### Exercise passage
------------------------------------------------

Nokubonga knew, anyway, that it would take them time to reach her village, in the rolling green and brown hills of Eastern Cape
Nokubonga Qampi of South Africa's Eastern Cape province has become known as the lion mama after she killed one of three men raping her daughter and wounded the others.
She was charged with murder - but after a public outcry the prosecution was halted, and she was able to focus her efforts on her daughter's recovery, reports BBC.
It was the middle of the night when the telephone call came, waking Nokubonga from her sleep.
The girl at the other end of the telephone line was just 500m away - and she said, Siphokazi (Nokubonga's daughter), was being raped by three men they all knew well.
Nokubonga's first response was to call the police, but there was no answer. She knew, anyway, that it would take them time to reach her village, in the rolling green and brown hills of Eastern Cape.
"I was scared, but then I was forced to go because it was my daughter," she said.
"I was thinking that when I get there, she might be dead. Because she knew the perpetrators, and because they knew her and knew she knows them, they might think they had to kill her so she couldn't report them."
Siphokazi had been visiting friends in a group of four small houses in the same village but had been left alone, asleep, when her friends went out at 01:30am local time. Then three men who had been drinking in one of the other houses attacked her. Nokubonga picked up a knife.
"I took it for me, for walking the distance between here and where the incident was taking place, because it is not safe," she said. "It was dark and I had to use the torch on my phone to light the way."
She heard her daughter's screams as she approached the house. On entering the bedroom, the light from her phone enabled her to make out the awful sight of her daughter being raped.
"I was scare. I just stood by the door and asked what they were doing. When they saw it was me, they came charging towards me, that's when I thought that I needed to defend myself, it was an automatic reaction," Nokubonga said.
The judge in the court case against the attackers said Nokubonga's testimony showed she had "become very emotional" as she saw one of the men raping her daughter, while the other two stood nearby with their trousers round their ankles, waiting to take their turn again.
It's clear, though, that when the men charged at Nokubonga she fought back with her knife - and that as she stabbed them they tried to flee, with one even jumping out of a window. Two were seriously injured, and the other died.
When the police arrived, Nokubonga was arrested and taken to the local police station, where she was kept in a cell.
"I was thinking of my child," she says. "I got no information [about her]. It was a traumatic experience."
At the same time, Siphokazi was in hospital worrying about her mother, imagining her in her cell and heartbroken about the prospect of her being jailed for years.
Still in shock, she could remember little or nothing of the attack. What she now knows she heard from her mother when she arrived at the hospital two days later, after being freed on bail.
Among the numerous harrowing stories of rape in South Africa, Nokubonga and Siphokazi's story stood out. The press quickly latched on to the tale of a mother protecting her daughter. Unable to name Nokubonga, to protect her daughter's anonymity, one newspaper labelled her "Lion Mama", placing the story next to a picture of a lion and her cubs, after legendary South African singer Miriam Makeba’s song Mbube. The name stuck.
"For me, at first, I didn't like it because I couldn't understand," Nokubonga says. "But in the end I knew it meant I was a hero, because when you look at a lion it would protect its cubs."
"After the case was withdrawn, she calls her daughter. For the first time ever I heard her daughter laugh. I think that's when [Siphokazi] said she also wants to see the guys going to jail."
"I was told the charges had been withdrawn," she says. "I just stood there, but I was excited, I was happy. At that moment I knew the justice system is able to separate right from wrong, they were able to tell I had no intentions of taking someone's life."
"I was happy about it," says Siphokazi, now 27. "I felt a bit safe, but a part of me just felt they deserved life imprisonment."

------------------------------------------------

### Stored data entries
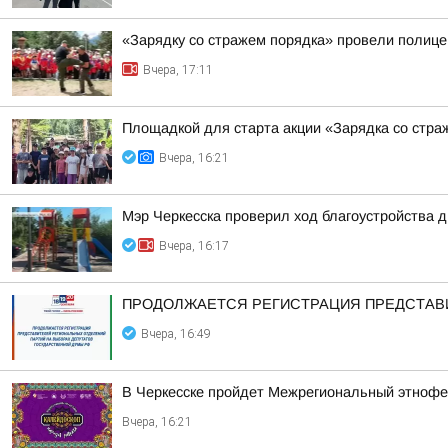
«Зарядку со стражем порядка» провели полиц
Вчера, 17:11
Площадкой для старта акции «Зарядка со стра
Вчера, 16:21
Мэр Черкесска проверил ход благоустройства 
Вчера, 16:17
ПРОДОЛЖАЕТСЯ РЕГИСТРАЦИЯ ПРЕДСТАВИ
Вчера, 16:49
В Черкесске пройдет Межрегиональный этнофе
Вчера, 16:21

------------------------------------------------

### Tasks
1. Reproduce the article about the lion mama word for word, from "Nokubonga knew, anyway, that" to "from her sleep.".
2. Decide whether each statement agrees with the article about the lion mama, answering yes or no and quoting the deciding words: (a) Nokubonga reached the police when she called them. (b) One of the attackers jumped out of a window. (c) Nokubonga visited her daughter in hospital the day after the attack.

### Responses for each task
1.
Nokubonga knew, anyway, that it would take them time to reach her village, in the rolling green and brown hills of Eastern Cape
Nokubonga Qampi of South Africa's Eastern Cape province has become known as the lion mama after she killed one of three men raping her daughter and wounded the others.
She was charged with murder - but after a public outcry the prosecution was halted, and she was able to focus her efforts on her daughter's recovery, reports BBC.
It was the middle of the night when the telephone call came, waking Nokubonga from her sleep.

2.
(a) No: "Nokubonga's first response was to call the police, but there was no answer."
(b) Yes: "with one even jumping out of a window."
(c) No: "when she arrived at the hospital two days later, after being freed on bail."